Maisie returned to the telephone kiosk after leaving the farm early the following morning. She placed a call to Chelstone Manor and asked to speak to Lord Julian Compton. Her father-in-law had contacts at the War Office—among other sources that had proven helpful to Maisie over the years.
“Maisie, my dear—how are you?” Lord Julian’s voice had changed of late, and not for the first time, Maisie heard his age in the ragged edges around each word spoken.

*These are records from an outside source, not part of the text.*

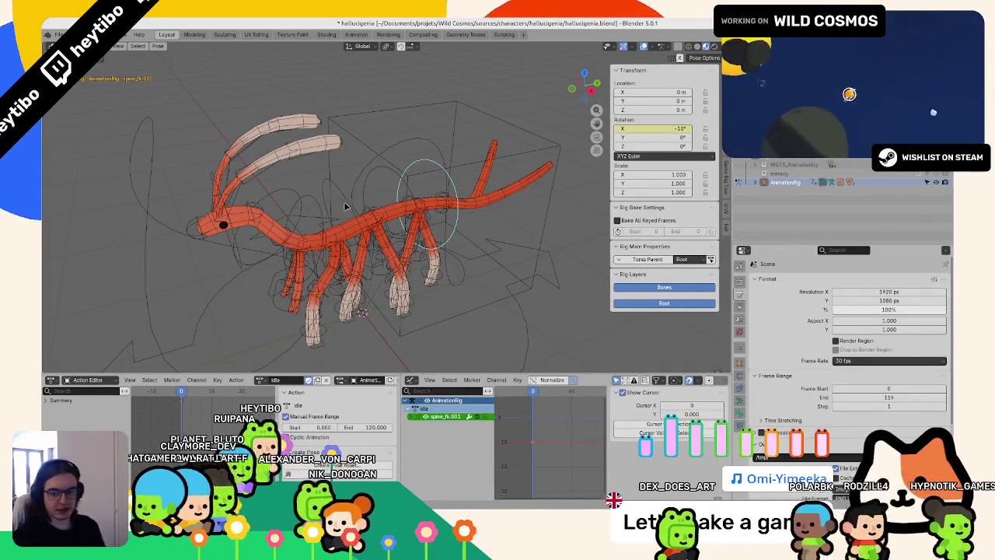
middle_drag(580, 164, 529, 202)
key(ctrl+s)
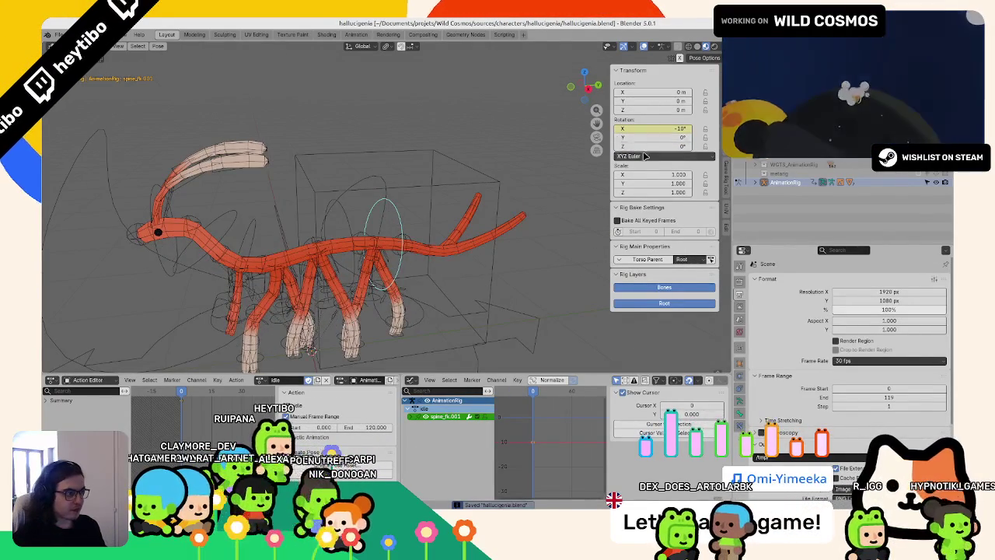
- Paste the copied idle rotation keyframes, undo, and paste them again
key(ctrl+v)
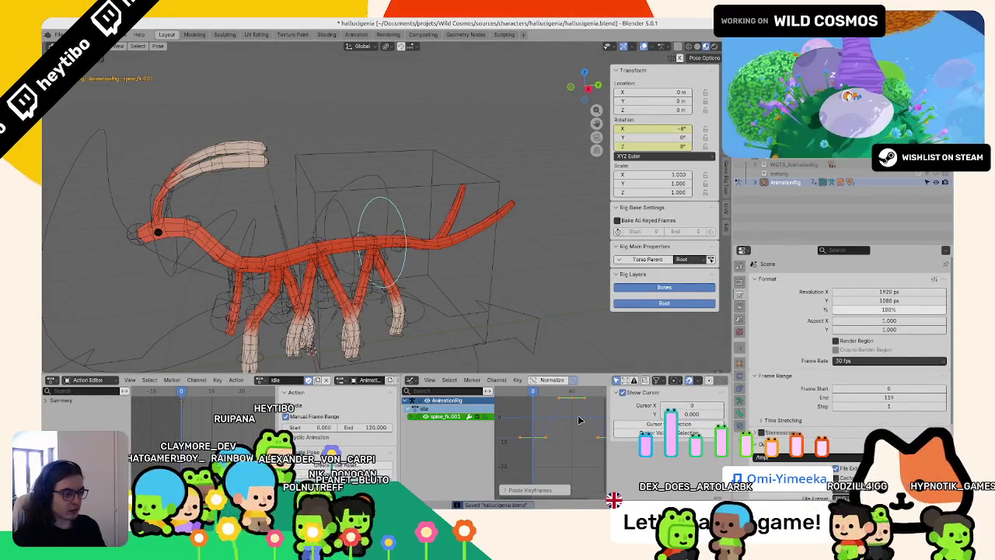
key(ctrl+z)
key(ctrl+shift+v)
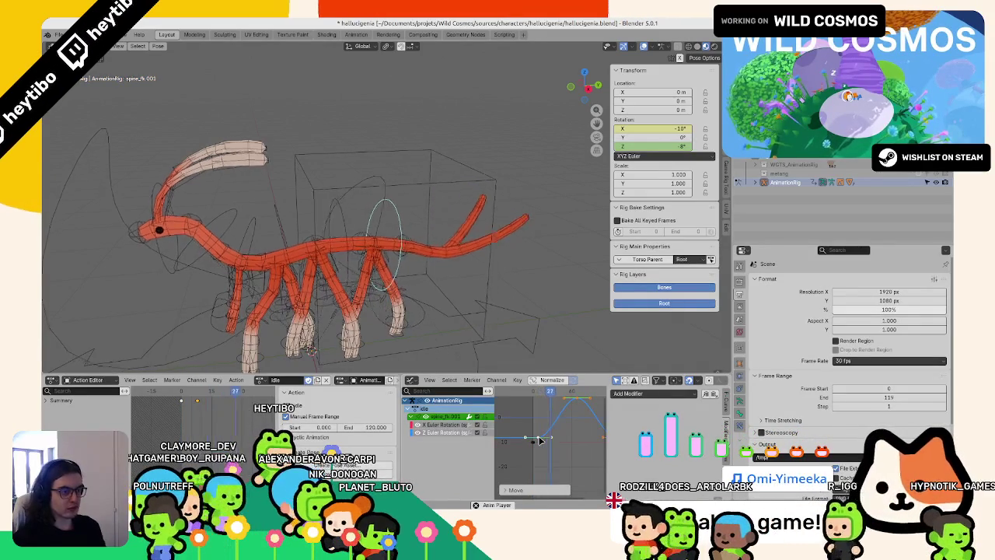
key(Escape)
middle_drag(434, 250, 426, 266)
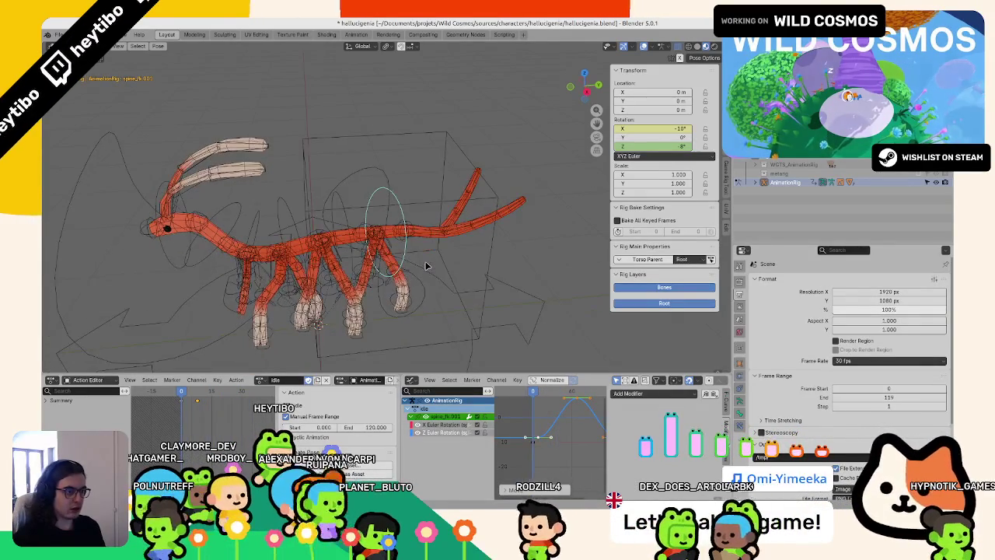
click(433, 235)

“Very well, Lord Julian—I’m down in Hampshire, in Whitchurch actually.”
“Oh, you’re in the money then!”
Maisie laughed, assuming the elderly man was joking, and perhaps thought that, because she was not in London, she must be on holiday in the country. She continued. “I wonder if you could help me—I’d like to know how many RAF stations there are in the county. Could I get my hands on a list of them?”
“Tricky one, as they’re building more, especially in that area. There’s about twenty-three, twenty-four, I would imagine—or there will be once they’re all operational.”
“How many?” Maisie was shocked. “In one county?”
“And if you’re looking at proximity, you’re not far from Wiltshire, and there’s more there, and of course, in Dorset, and so on. I was just talking to a War Office colleague yesterday, former RAF man—he’d come down to pay a visit to the Canadian officers billeted here at Chelstone—and he was telling me they should have hundreds more airfields operational within months. Getting ready to meet the Luftwaffe on their own terms, I would imagine—that’s certainly what our boys are doing at the moment.”
Maisie had never known Lord Julian to be so forthcoming. He had always been helpful, yet measured in his responses. Perhaps it was because she was family now, united in grief over the loss of their only son. Over the years, Lord Julian and his wife, Rowan, had come to love her, and she had come to love them in return.
“That explains something—I’m looking into the apparent disappearance of a young apprentice painter and decorator. The business he works for landed a government contract to paint air stations with a special emulsion, a fire retardant, so they’ve been going from place to place spending a good amount of time in each location and painting every building, inside and out.”
“There will be plenty of work for them, without doubt. And you say he’s missing?”
“At the moment it might be more accurate to say ‘not accounted for’ by his parents. He could well just be ill and in bed at his lodgings and doesn’t want them to know—he’s had headaches ever since he started the work. Apparently the emulsion has a heavy vapor.”
“Hmmm, yes. Fire retardant—definitely needed on those buildings. They’ll be in the line of attack.”
There was a second’s hiatus in the conversation.